1/3 chance of basket #3 x 0% chance the other ball is blue.

+

1/3 chance of basket #4 x 0% chance the other ball is blue.

= 1/3 chance the other ball is blue.

Anonymous #2 again. Actually, please ignore this last comment - I think the chance that you've picked basket #2 is actually higher than 1/3.

There is an important distinction between the basket problem and the 2-sons problem. They're not quite the same thing. Knowing that you have at least 1 boy does NOT increase the probability of being BB vs. BG or GB. It's still 1/3 chance of being BB. In the basket puzzle, having more blue balls in a basket DOES increase the chance that you've picked that basket. It's a bad analogy.

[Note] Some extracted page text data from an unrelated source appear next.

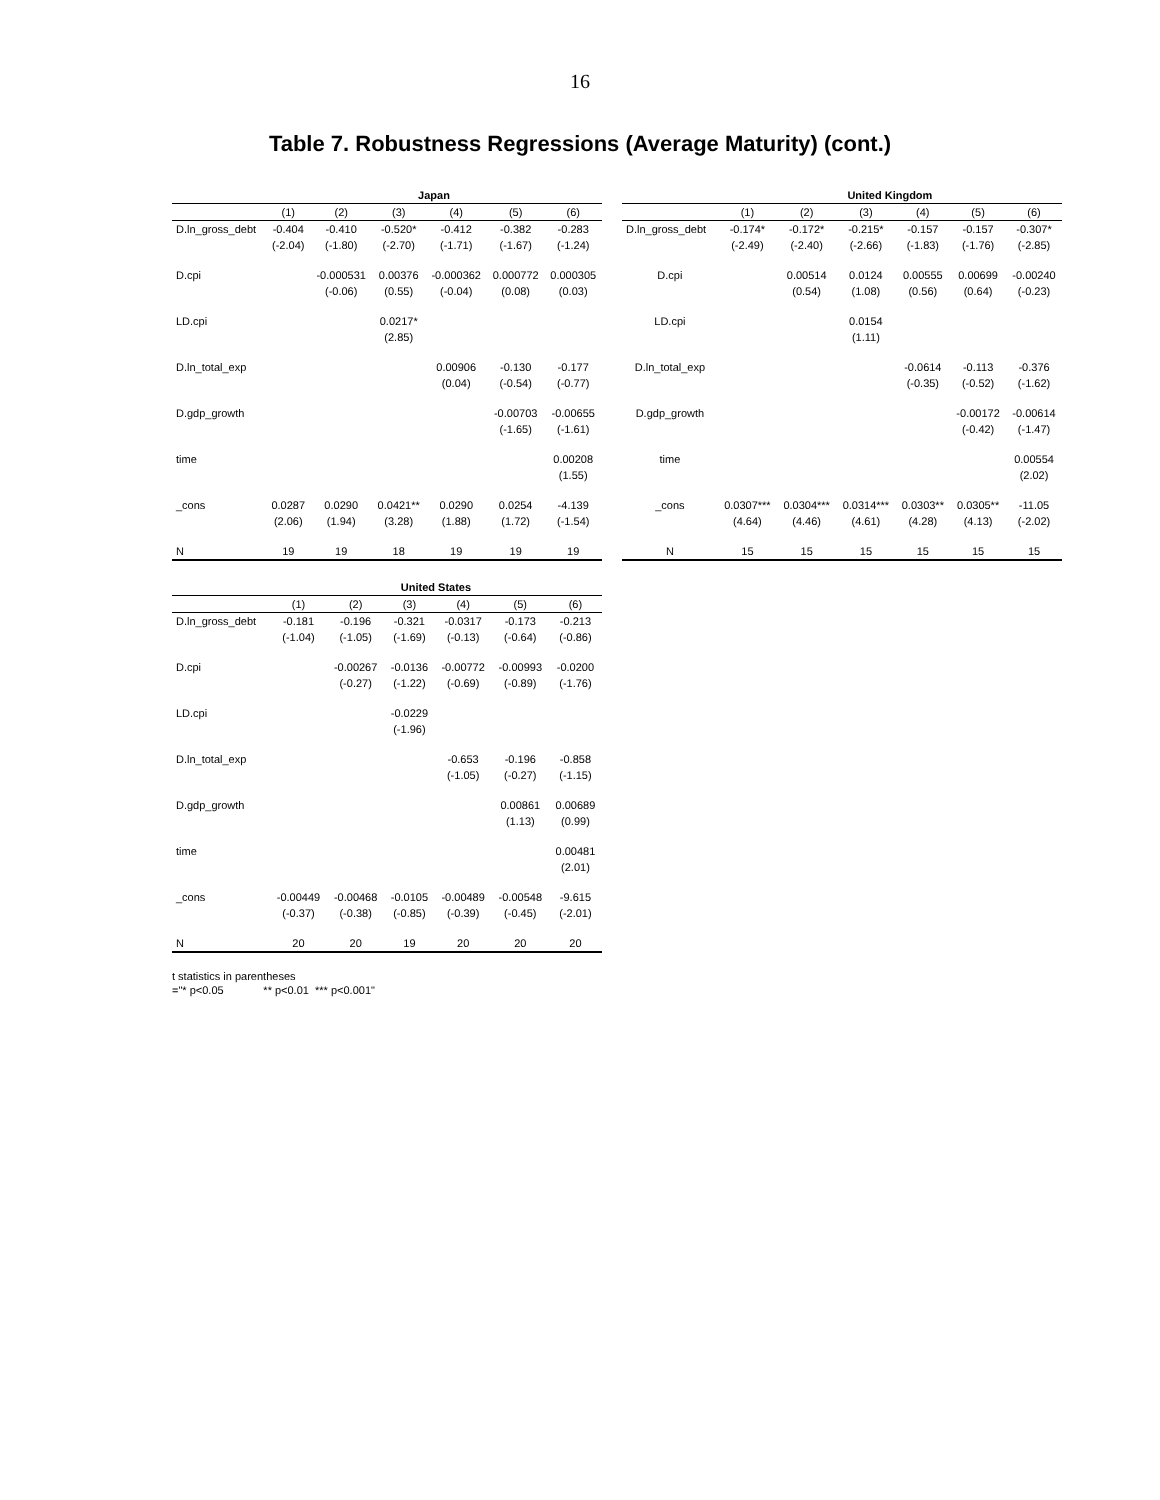16
Table 7. Robustness Regressions (Average Maturity) (cont.)
| | Japan | | | | | |
| --- | --- | --- | --- | --- | --- | --- |
| | (1) | (2) | (3) | (4) | (5) | (6) |
| D.ln_gross_debt | -0.404 | -0.410 | -0.520* | -0.412 | -0.382 | -0.283 |
| | (-2.04) | (-1.80) | (-2.70) | (-1.71) | (-1.67) | (-1.24) |
| D.cpi | | -0.000531 | 0.00376 | -0.000362 | 0.000772 | 0.000305 |
| | | (-0.06) | (0.55) | (-0.04) | (0.08) | (0.03) |
| LD.cpi | | | 0.0217* | | | |
| | | | (2.85) | | | |
| D.ln_total_exp | | | | 0.00906 | -0.130 | -0.177 |
| | | | | (0.04) | (-0.54) | (-0.77) |
| D.gdp_growth | | | | | -0.00703 | -0.00655 |
| | | | | | (-1.65) | (-1.61) |
| time | | | | | | 0.00208 |
| | | | | | | (1.55) |
| _cons | 0.0287 | 0.0290 | 0.0421** | 0.0290 | 0.0254 | -4.139 |
| | (2.06) | (1.94) | (3.28) | (1.88) | (1.72) | (-1.54) |
| N | 19 | 19 | 18 | 19 | 19 | 19 |
| | United Kingdom | | | | | |
| --- | --- | --- | --- | --- | --- | --- |
| | (1) | (2) | (3) | (4) | (5) | (6) |
| D.ln_gross_debt | -0.174* | -0.172* | -0.215* | -0.157 | -0.157 | -0.307* |
| | (-2.49) | (-2.40) | (-2.66) | (-1.83) | (-1.76) | (-2.85) |
| D.cpi | | 0.00514 | 0.0124 | 0.00555 | 0.00699 | -0.00240 |
| | | (0.54) | (1.08) | (0.56) | (0.64) | (-0.23) |
| LD.cpi | | | 0.0154 | | | |
| | | | (1.11) | | | |
| D.ln_total_exp | | | | -0.0614 | -0.113 | -0.376 |
| | | | | (-0.35) | (-0.52) | (-1.62) |
| D.gdp_growth | | | | | -0.00172 | -0.00614 |
| | | | | | (-0.42) | (-1.47) |
| time | | | | | | 0.00554 |
| | | | | | | (2.02) |
| _cons | 0.0307*** | 0.0304*** | 0.0314*** | 0.0303** | 0.0305** | -11.05 |
| | (4.64) | (4.46) | (4.61) | (4.28) | (4.13) | (-2.02) |
| N | 15 | 15 | 15 | 15 | 15 | 15 |
| | United States | | | | | |
| --- | --- | --- | --- | --- | --- | --- |
| | (1) | (2) | (3) | (4) | (5) | (6) |
| D.ln_gross_debt | -0.181 | -0.196 | -0.321 | -0.0317 | -0.173 | -0.213 |
| | (-1.04) | (-1.05) | (-1.69) | (-0.13) | (-0.64) | (-0.86) |
| D.cpi | | -0.00267 | -0.0136 | -0.00772 | -0.00993 | -0.0200 |
| | | (-0.27) | (-1.22) | (-0.69) | (-0.89) | (-1.76) |
| LD.cpi | | | -0.0229 | | | |
| | | | (-1.96) | | | |
| D.ln_total_exp | | | | -0.653 | -0.196 | -0.858 |
| | | | | (-1.05) | (-0.27) | (-1.15) |
| D.gdp_growth | | | | | 0.00861 | 0.00689 |
| | | | | | (1.13) | (0.99) |
| time | | | | | | 0.00481 |
| | | | | | | (2.01) |
| _cons | -0.00449 | -0.00468 | -0.0105 | -0.00489 | -0.00548 | -9.615 |
| | (-0.37) | (-0.38) | (-0.85) | (-0.39) | (-0.45) | (-2.01) |
| N | 20 | 20 | 19 | 20 | 20 | 20 |
t statistics in parentheses
="* p<0.05 ** p<0.01 *** p<0.001"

This is awesome. I could read the back-and-forth of the two sons problem all day.

(FYI: I'm in the 33% camp)

The basket problem isn't analogous to the two sons problem, but in the two sons problem, you aren't choosing between 3 choices. They say the parents have a boy. Here are the possibilities:

Boy, Boy

Boy, Boy

Girl, Boy

Boy, Girl

Half of them are BB

Another way to look at it:

Boy, Boy

Boy, Girl

Girl, Boy

There are 4 boys here. If you randomly pick one, there is a 50% chance he is in a 2 two son family. They aren't asking you to pick a certain pairing. They certainly didn't ask for order. They are asking if the boy is in a two son family. 50% of the boys are in a two son family. It's as simple as that. If you don't understand, you are using bad math. You know that there are 4 possible boys and 2 of them are in a 2 two son family.

A set of parents have 2 children. At least one is a boy. What is the probability both children are boys?

GG (eliminated)

BB

BG

GB

Answer = 1/3

It does depend on how you ask the question.

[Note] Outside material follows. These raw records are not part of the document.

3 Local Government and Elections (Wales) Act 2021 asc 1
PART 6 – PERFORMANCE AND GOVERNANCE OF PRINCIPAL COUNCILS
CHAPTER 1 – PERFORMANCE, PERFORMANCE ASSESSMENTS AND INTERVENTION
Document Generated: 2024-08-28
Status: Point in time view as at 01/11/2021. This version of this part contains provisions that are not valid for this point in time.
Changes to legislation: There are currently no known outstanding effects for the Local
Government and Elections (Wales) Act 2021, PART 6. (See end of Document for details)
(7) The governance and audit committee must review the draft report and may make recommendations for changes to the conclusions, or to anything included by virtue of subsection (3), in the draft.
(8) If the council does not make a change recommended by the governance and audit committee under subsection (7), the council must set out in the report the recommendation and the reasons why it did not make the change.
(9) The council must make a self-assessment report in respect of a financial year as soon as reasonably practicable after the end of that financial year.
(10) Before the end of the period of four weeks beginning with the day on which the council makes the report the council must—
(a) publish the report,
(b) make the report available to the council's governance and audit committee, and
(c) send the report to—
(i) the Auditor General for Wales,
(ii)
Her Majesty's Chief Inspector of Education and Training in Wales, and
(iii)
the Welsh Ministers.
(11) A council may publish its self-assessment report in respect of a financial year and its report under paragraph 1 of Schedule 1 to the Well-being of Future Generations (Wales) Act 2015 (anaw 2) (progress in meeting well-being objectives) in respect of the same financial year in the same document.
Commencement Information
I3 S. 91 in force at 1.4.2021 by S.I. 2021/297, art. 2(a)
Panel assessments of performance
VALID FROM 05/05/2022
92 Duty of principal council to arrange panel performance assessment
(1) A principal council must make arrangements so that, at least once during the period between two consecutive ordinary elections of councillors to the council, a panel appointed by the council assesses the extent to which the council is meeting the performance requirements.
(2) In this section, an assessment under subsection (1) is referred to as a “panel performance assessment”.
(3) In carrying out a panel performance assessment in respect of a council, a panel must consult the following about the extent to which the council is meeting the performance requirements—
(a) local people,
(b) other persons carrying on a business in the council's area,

Of course Brian is exactly right. Mr. Smith has two children. There is 1/4 chance to have two sons. You see him with a son. You trim the sample space, eliminating two girls. You are left with boy/boy girl/boy or boy/girl....1 in 3.

Now, there is a 90% chance that if Mr. Smith goes to the theater, it will be with his daughter (if he has one). You see him at the theater with a son. What are is the probability he has two sons?

JudoJohn

90%? Here's my logic, let me know if I'm doing this right. I think its a matter of thinking backwards. So, if he has a son and a daughter. There is only a 10% chance that his son happened to go with him that time. If it wasn't that 1/10 chance that is happening in this scenario, then it must be a boy/boy family. Hence 90%?

We use Bayes. What is the probability of two boys, given there is one boy?

The numerator: (1)(1/4) which = (1/4).

The denominator: (1)(1/4)+(1/10)(1/4)+(1/10)(1/4)+0 which =(12/40).

So, (1/4)/(12/40)=5/6, which is our answer.

This makes sense. After all, if we see Smith with a son, it's very likely he doesn't have a daughter.

Anyway, Chris, you are exactly right to think backward, that's the whole point of Bayes.

JudoJohn

For the Anon poster who is having trouble understanding why the correct answer is 1/3, perhaps you should try running a simulation. If you assign equal probability of having a boy or girl, you will find that 25% of two-child families are BB, 25% are GG, and 50% are a mix (25% with the youngest being a boy, 25% with the youngest being a girl). So, let's say you were lucky enough to get exactly 25% with only 100 samples, or in other words, 100 2-child families.

You would have:

GG - 25 Families

BB - 25 Families

GB - 25 Families

BG - 25 Families

Now let's restate the question: A set of parents have 2 children. At least one is a boy. What is the probability both children are boys?

The "At least one is a boy clause" eliminates GG as a possibility. That leaves us with three types of families left:

BB - 25 Families

GB - 25 Families

BG - 25 Families

Now when we consider the OTHER child (i.e. the one that is not definitely a boy), we find that only 25/75 (or, simplified, 1/3) families have a boy as the other child - and that is the BB family.